One of the most difficult aspects of writing fiction is trying to outdo the true stories of real life. As a fiction writer, I struggle, for example, to make sense of a newspaper with a decades-long open bias against unions solemnly telling a union how to conduct its own business, as The Times did in the editorial “Just deal with it.” I struggle as well with what to make of the charge of unfair labor practices filed by the Alliance of Motion Picture and Television Producers, a group not yet known for its efforts to protect workers rights.
If I pitched either story to a studio, I’d be told “Bernard, that would never happen.”
Yet the AMPTP, newly vigilant in its concern for employee-management comity, announced its unfair labor practices suit against my union, the Writers Guild of America, for highlighting the anti-union activities of former members. And The Times chided my union’s elected officials for suggesting that union members consider the merit of keeping “at arm’s length” those who left the union to take over the jobs of striking writers.
What the AMPTP might have missed in its rush to complain is that writers who chose to leave the guild during our recent strike highlighted their own actions. They went public months before the guild issued the letter to which The Times objects. They openly took the jobs, salaries and benefits of striking writers. With an eye to union-earned residuals, they even took screen credit for what they did. They published their own names on screen during the strike.
Times editorial writers -- apparently finding no irony in the fact that they make judgments in every editorial -- suggest that we union members cannot judge the motives of those who traded union membership for “financial core” status. “We don’t know,” The Times writes, “what led those writers ... to drop out of the strike.” Nonsense. We know that they wanted the jobs of striking writers, and they took them.
Perhaps WGA writers are more comfortable than editorial writers in making judgments about our fellows. We’ve supervised them, and they us; we’ve read their writing, and they ours. Because the production process produces intimacy in writers’ relationships, we know their hopes, dreams and aspirations. We know their loves, families, hobbies and quirks. We know whether they prefer Mexican or Thai food, scotch or gin, Chaplin or Keaton, Gervais or Carell. We know they have access to union loans, and we know what they earn because the biggest open secret in the entertainment industry is one’s salary. With that knowledge, we may confidently question the motives that The Times bids us not to judge.

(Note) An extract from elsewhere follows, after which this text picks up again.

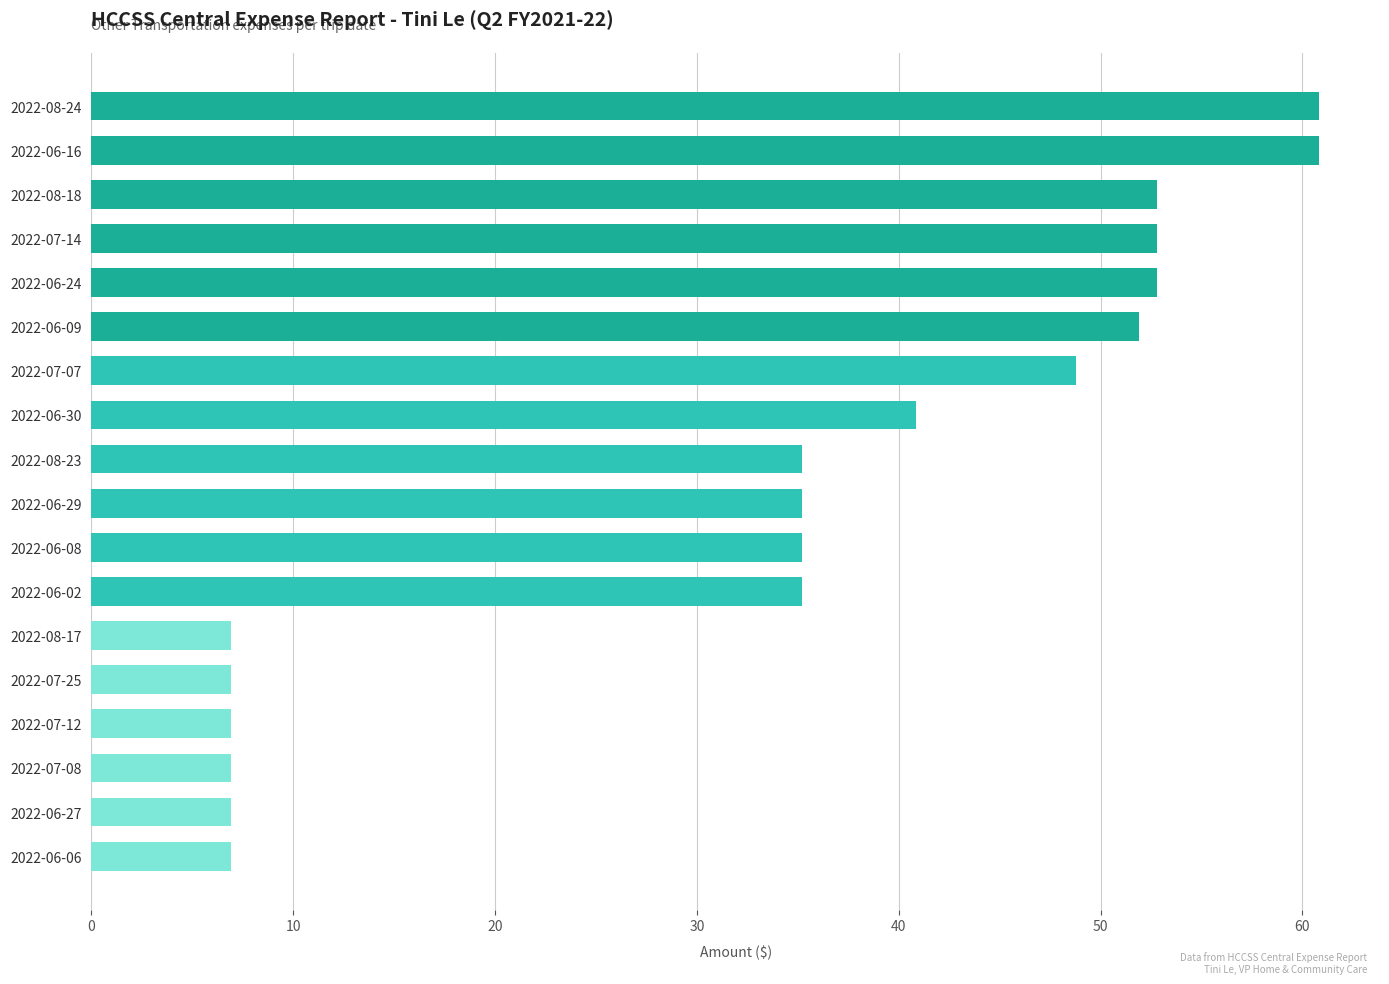

What is the smallest value displayed?

6.9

Implying that we ought not judge motives ignores our obligation to judge the switch to fi-core status and the effect it has on the community of writers. If, by their actions, writers hurt the shows they’re working on, we’re professionally obligated to make judgments to protect the show. If some actions hurt writers, we must make judgments to protect the greater community against the consequences.
The Times routinely judges politicians and policies, laws and attitudes, trends and values. If politicians serve themselves before the commonweal, we are encouraged to vote against them. What is that but keeping those politicians at arm’s length? If a policy is judged to be detrimental to our future, we’re encouraged to abolish or modify it; in other words, we are told to keep bad policy at arm’s length. If a hospital has a lousy record, we’re advised to keep its physicians at arm’s length. Someone has the measles? Arm’s length.
But it’s not just the do-as-I-say-not-as-I-do tone of The Times’ editorial that bugged me. There is the matter of that dismissive title, which implies that the damage done by fi-core writers is already ancient history. On the contrary, it is ongoing and keenly felt. Some striking writers were fired during the strike and have not been rehired. And in what the WGA argues is an open and ongoing violation of the terms of the strike settlement agreement, some financial core writers hired to replace striking writers are still working. Management continues to punish striking writers and reward those who took their jobs.
Finally, there’s this: The editorial confuses giving reasons to keep someone at arm’s length with blackballing, when in fact what the guild did was nothing more than pass along worthwhile consumer information. I have a right to know what hurts me and who hurts me. I want to know of decisions inimical to me and my community. I need to know about such actions. So when gathering or joining writing colleagues, I must do what I’ve always done and what Times editorialists do every day of the week: I must make judgments. I will look for talent and integrity. I will also look for the union label because it reflects a set of values that I prize. Those in the community of Times editorial writers will do exactly the same. They’ll make the judgments they’ve always made, seeking talent and integrity and a prized set of values while keeping those antithetical to their values at arm’s length.
Bernard Lechowick is a two-time winner of the Writers Guild Award and a veteran television staff writer, show runner and series creator. He teaches writing at USC. During the recent strike he lost his job as a creative consultant to the CBS serial “The Young and the Restless.”